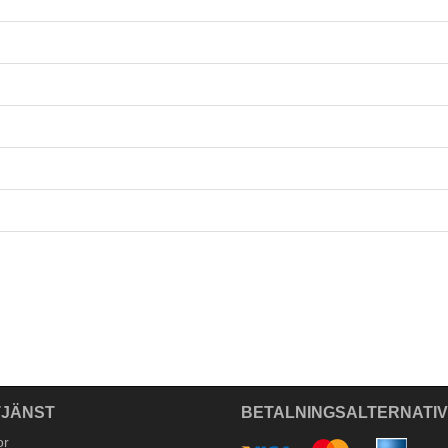
JÄNST
BETALNINGSALTERNATI
or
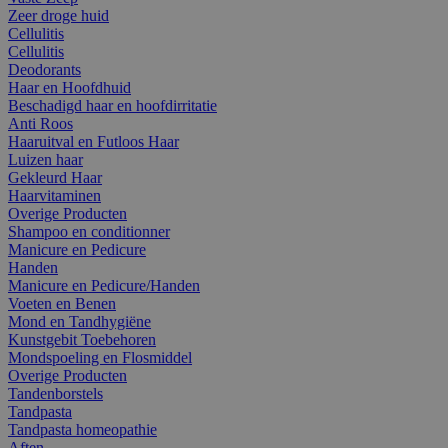
Zeer droge huid
Cellulitis
Cellulitis
Deodorants
Haar en Hoofdhuid
Beschadigd haar en hoofdirritatie
Anti Roos
Haaruitval en Futloos Haar
Luizen haar
Gekleurd Haar
Haarvitaminen
Overige Producten
Shampoo en conditionner
Manicure en Pedicure
Handen
Manicure en Pedicure/Handen
Voeten en Benen
Mond en Tandhygiëne
Kunstgebit Toebehoren
Mondspoeling en Flosmiddel
Overige Producten
Tandenborstels
Tandpasta
Tandpasta homeopathie
Aften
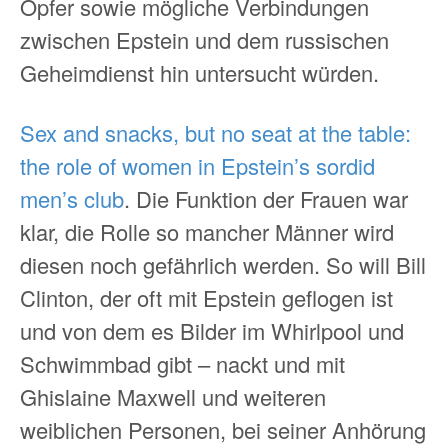
Opfer sowie mögliche Verbindungen
zwischen Epstein und dem russischen
Geheimdienst hin untersucht würden.
Sex and snacks, but no seat at the table:
the role of women in Epstein’s sordid
men’s club
. Die Funktion der Frauen war
klar, die Rolle so mancher Männer wird
diesen noch gefährlich werden. So will Bill
Clinton, der oft mit Epstein geflogen ist
und von dem es Bilder im Whirlpool und
Schwimmbad gibt – nackt und mit
Ghislaine Maxwell und weiteren
weiblichen Personen, bei seiner Anhörung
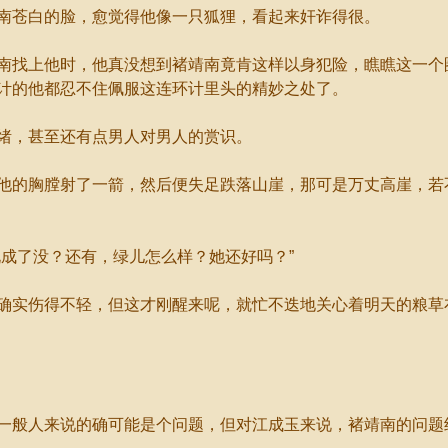
苍白的脸，愈觉得他像一只狐狸，看起来奸诈得很。
找上他时，他真没想到褚靖南竟肯这样以身犯险，瞧瞧这一个
计的他都忍不住佩服这连环计里头的精妙之处了。
绪，甚至还有点男人对男人的赏识。
的胸膛射了一箭，然后便失足跌落山崖，那可是万丈高崖，若
成了没？还有，绿儿怎么样？她还好吗？”
实伤得不轻，但这才刚醒来呢，就忙不迭地关心着明天的粮草
般人来说的确可能是个问题，但对江成玉来说，褚靖南的问题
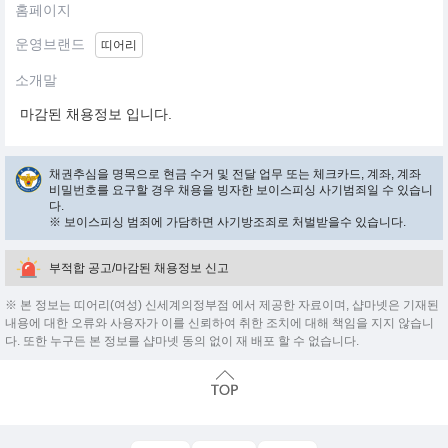
홈페이지
운영브랜드
띠어리
소개말
마감된 채용정보 입니다.
채권추심을 명목으로 현금 수거 및 전달 업무 또는 체크카드, 계좌, 계좌
비밀번호를 요구할 경우 채용을 빙자한 보이스피싱 사기범죄일 수 있습니
다.
※ 보이스피싱 범죄에 가담하면 사기방조죄로 처벌받을수 있습니다.
부적합 공고/마감된 채용정보 신고
※ 본 정보는 띠어리(여성) 신세계의정부점 에서 제공한 자료이며, 샵마넷은 기재된
내용에 대한 오류와 사용자가 이를 신뢰하여 취한 조치에 대해 책임을 지지 않습니
다. 또한 누구든 본 정보를 샵마넷 동의 없이 재 배포 할 수 없습니다.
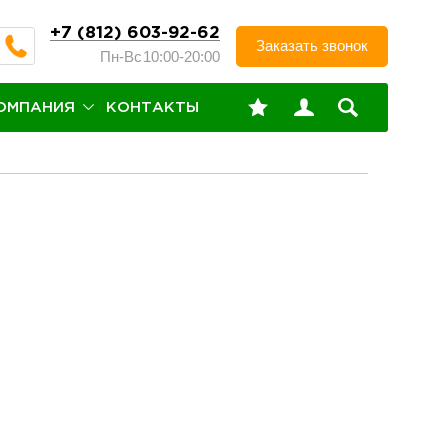
+7 (812) 603-92-62
Заказать звонок
Пн-Вс
10:00-20:00
ОМПАНИЯ
КОНТАКТЫ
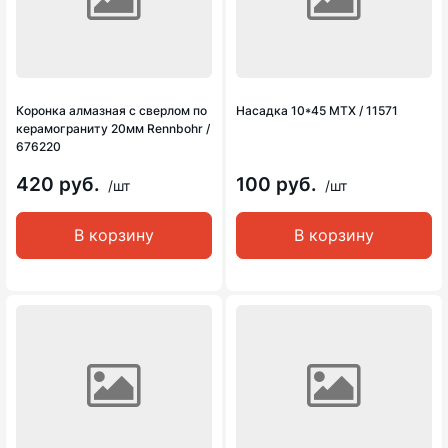
Коронка алмазная с сверлом по
Насадка 10*45 MTX / 11571
керамограниту 20мм Rennbohr /
676220
420 руб.
100 руб.
/шт
/шт
В корзину
В корзину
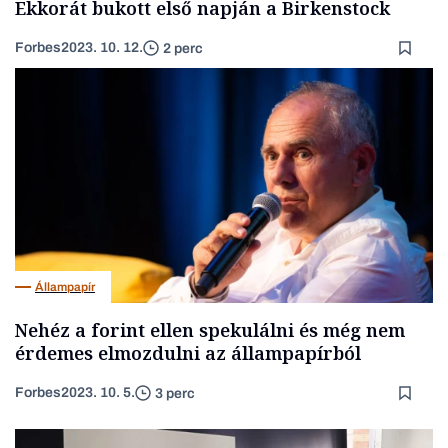
Ekkorát bukott első napján a Birkenstock
Forbes
2023. 10. 12.
2 perc
Állampapír
Nehéz a forint ellen spekulálni és még nem
érdemes elmozdulni az állampapírból
Forbes
2023. 10. 5.
3 perc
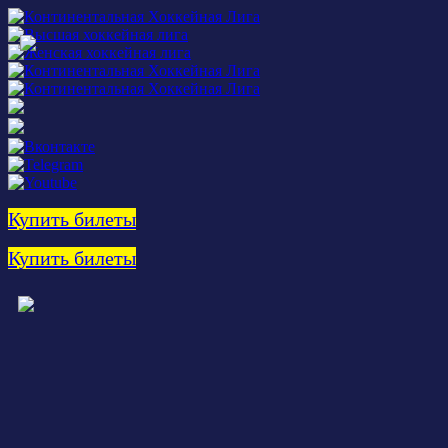
Купить билеты
Купить билеты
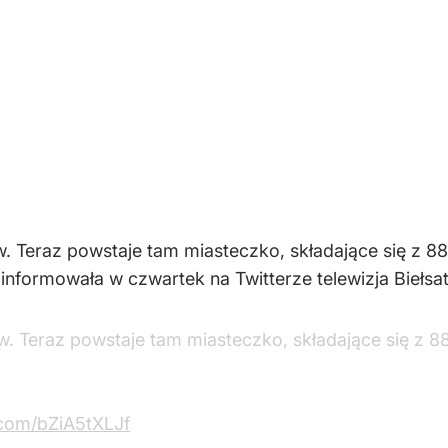
w. Teraz powstaje tam miasteczko, składające się z 
nformowała w czwartek na Twitterze telewizja Biełsat
w. Teraz powstaje tam miasteczko, składające się z 
r.com/bZiA5tXLJf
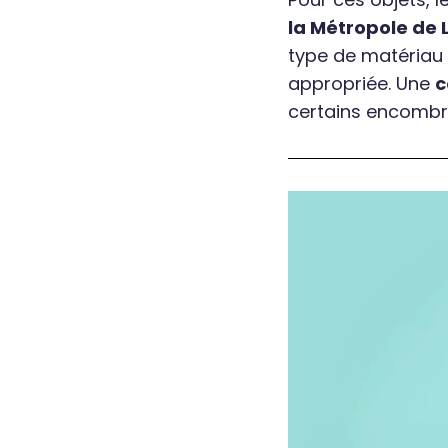
la Métropole de 
type de matériau e
appropriée. Une
c
certains encombr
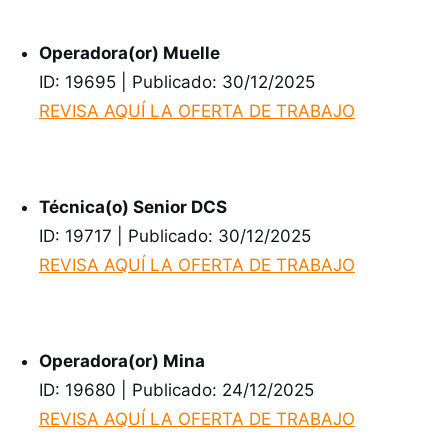
Operadora(or) Muelle
ID: 19695 | Publicado: 30/12/2025
REVISA AQUÍ LA OFERTA DE TRABAJO
Técnica(o) Senior DCS
ID: 19717 | Publicado: 30/12/2025
REVISA AQUÍ LA OFERTA DE TRABAJO
Operadora(or) Mina
ID: 19680 | Publicado: 24/12/2025
REVISA AQUÍ LA OFERTA DE TRABAJO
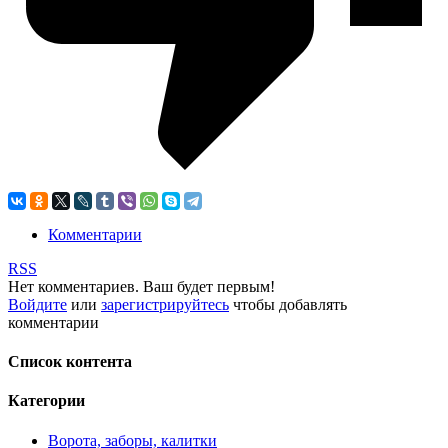
Комментарии
RSS
Нет комментариев. Ваш будет первым!
Войдите
или
зарегистрируйтесь
чтобы добавлять
комментарии
Список контента
Категории
Ворота, заборы, калитки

Work order — Lines that contain "Publicado" are to be copied from the records above.

Answer to this task —
ID: 19695 | Publicado: 30/12/2025
ID: 19717 | Publicado: 30/12/2025
ID: 19680 | Publicado: 24/12/2025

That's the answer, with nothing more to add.